In order to mitigate these problems, Dr. Silverman discussed how she found herself relentlessly driving around the city in hopes of finding a space where she could host her first storytelling meeting. Immediately after the meeting began, Silverman mentioned that she could already feel an unleashing of raw emotion as well as the “flattening of the medical hierarchy” as hurt and emotionally exhausted voices began to spring to life, meld together, and challenge the unsustainable healthcare worker conditions. This small group of forty people gained so much traction that it immediately transformed into a gathering of over 700 people in just four years. Dr. Silverman’s community of healthcare worker storytelling became a success story, even affecting individuals from remote parts of the country and other parts of the world. It also became a vibrant community for physicians and other healthcare workers to more actively engage in the celebration of their own humanity. The active listening and uncensored storytelling of others’ experiences and their suppressed feelings attempted to satiate the hunger in the healthcare community. And it was through this very hunger that The Nocturnists sprung to life.

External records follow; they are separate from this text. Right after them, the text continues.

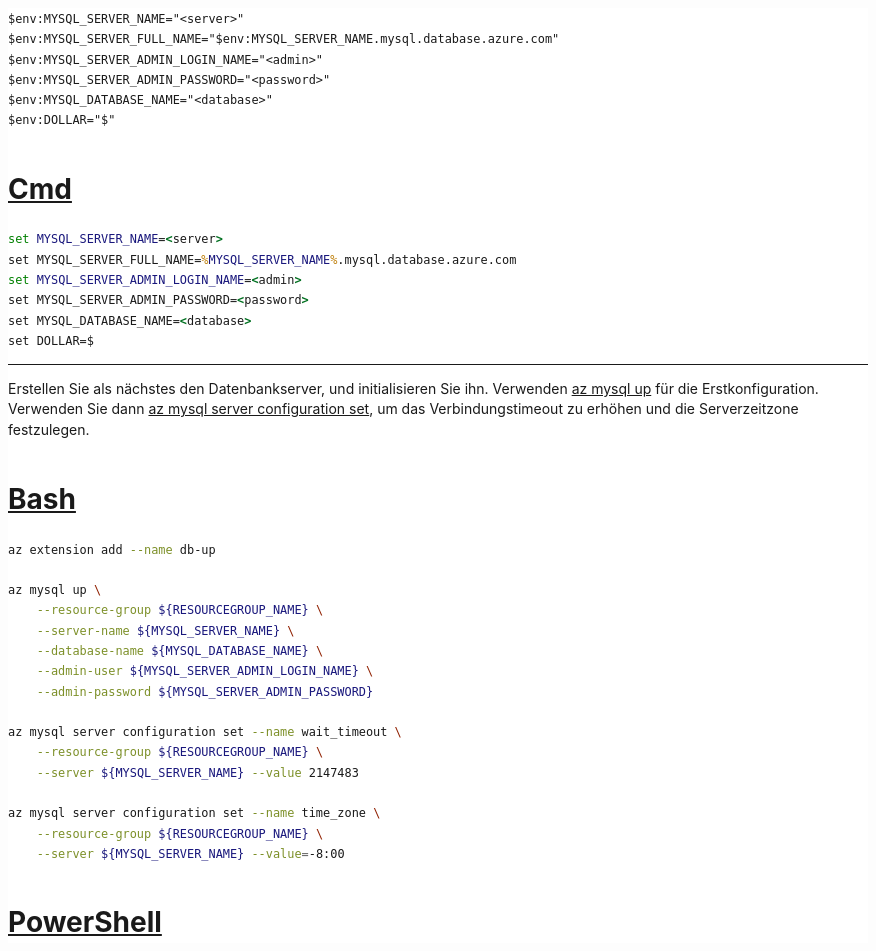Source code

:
 ```ps
$env:MYSQL_SERVER_NAME="<server>"
$env:MYSQL_SERVER_FULL_NAME="$env:MYSQL_SERVER_NAME.mysql.database.azure.com"
$env:MYSQL_SERVER_ADMIN_LOGIN_NAME="<admin>"
$env:MYSQL_SERVER_ADMIN_PASSWORD="<password>"
$env:MYSQL_DATABASE_NAME="<database>"
$env:DOLLAR="$"
```

# <a name="cmd"></a>[Cmd](#tab/cmd)

```cmd
set MYSQL_SERVER_NAME=<server>
set MYSQL_SERVER_FULL_NAME=%MYSQL_SERVER_NAME%.mysql.database.azure.com
set MYSQL_SERVER_ADMIN_LOGIN_NAME=<admin>
set MYSQL_SERVER_ADMIN_PASSWORD=<password>
set MYSQL_DATABASE_NAME=<database>
set DOLLAR=$
```
---

Erstellen Sie als nächstes den Datenbankserver, und initialisieren Sie ihn. Verwenden [az mysql up](/cli/azure/ext/db-up/mysql?view=azure-cli-latest#ext-db-up-az-mysql-up) für die Erstkonfiguration. Verwenden Sie dann [az mysql server configuration set](/cli/azure/mysql/server/configuration?view=azure-cli-latest#az-mysql-server-configuration-set), um das Verbindungstimeout zu erhöhen und die Serverzeitzone festzulegen.

# <a name="bash"></a>[Bash](#tab/bash)

```bash
az extension add --name db-up

az mysql up \
    --resource-group ${RESOURCEGROUP_NAME} \
    --server-name ${MYSQL_SERVER_NAME} \
    --database-name ${MYSQL_DATABASE_NAME} \
    --admin-user ${MYSQL_SERVER_ADMIN_LOGIN_NAME} \
    --admin-password ${MYSQL_SERVER_ADMIN_PASSWORD}

az mysql server configuration set --name wait_timeout \
    --resource-group ${RESOURCEGROUP_NAME} \
    --server ${MYSQL_SERVER_NAME} --value 2147483

az mysql server configuration set --name time_zone \
    --resource-group ${RESOURCEGROUP_NAME} \
    --server ${MYSQL_SERVER_NAME} --value=-8:00
```

# <a name="powershell"></a>[PowerShell](#tab/powershell)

From her own personal experiences, Dr. Silverman understands that today’s healthcare system is conditioning future physicians to become passive and obedient. Through The Nocturnists, Dr. Silverman is interested in inspiring healthcare workers to take their profession back by giving them a platform to share their voices and metabolize their experiences. As a certified nursing assistant, my day-to-day experiences with patients are constantly being challenged with the tiresome twelve-hour shifts that keep me on my feet. Although I am still fairly new to the profession, I can almost feel myself gravitating towards a place of burnout and isolation. However, after listening to Dr. Silverman’s talk as well as a couple of her podcasts from The Nocturnists, I felt that my experiences as a healthcare worker were being validated. I felt that I was no longer alone with my own feelings but rather surrounded by a community of other healthcare workers and physicians who were undergoing similar experiences. Dr. Silverman’s platform gave me a sense of belonging as a powerful means to combat the problem of burnout in the healthcare system.
Noelle Escobal is a junior majoring in English and Comparative literature with a minor in Chemistry. Her interest in the health humanities stems from a curiosity in how her humanities major can intersect with STEM and other health related fields. She is also a passionate food blogger, and now serves as part of UNC’s first undergraduate culinary medicine club where she can engage in both her love of food and learn more about nutritional values in health and medicine. As a pre-med student, her goal is to approach the health institution with a food-minded perspective that empowers patients and other healthcare providers to engage in healthy lifestyles. She finds the exposure to health and humanities as well as nutritional education central to developing healthier, more modern medical practices as well as better patient-centered healthcare providers.